▶ [Stored data]:
════════

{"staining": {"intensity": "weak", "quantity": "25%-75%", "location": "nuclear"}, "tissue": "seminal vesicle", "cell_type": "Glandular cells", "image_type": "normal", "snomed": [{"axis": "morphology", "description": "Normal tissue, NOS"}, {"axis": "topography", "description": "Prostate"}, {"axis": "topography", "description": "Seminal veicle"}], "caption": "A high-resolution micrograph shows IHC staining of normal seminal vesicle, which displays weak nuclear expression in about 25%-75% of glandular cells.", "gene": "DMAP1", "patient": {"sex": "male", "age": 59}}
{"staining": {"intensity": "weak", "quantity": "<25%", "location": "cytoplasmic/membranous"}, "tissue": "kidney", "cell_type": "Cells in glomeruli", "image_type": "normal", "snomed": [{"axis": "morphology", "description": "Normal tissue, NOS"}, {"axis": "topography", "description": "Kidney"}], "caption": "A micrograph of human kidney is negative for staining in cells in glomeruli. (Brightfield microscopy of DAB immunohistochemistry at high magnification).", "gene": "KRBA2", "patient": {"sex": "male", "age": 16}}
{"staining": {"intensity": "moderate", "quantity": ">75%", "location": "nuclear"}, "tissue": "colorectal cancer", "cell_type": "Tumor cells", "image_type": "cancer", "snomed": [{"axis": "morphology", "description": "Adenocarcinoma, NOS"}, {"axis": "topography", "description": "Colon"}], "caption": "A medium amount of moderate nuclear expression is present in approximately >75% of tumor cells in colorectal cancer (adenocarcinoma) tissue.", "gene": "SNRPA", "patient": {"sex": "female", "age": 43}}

════════

▶ [Work to complete]: Figure out how many lines of the data hold "expression", and answer with the number only.

▶ [Solution to this task]: 2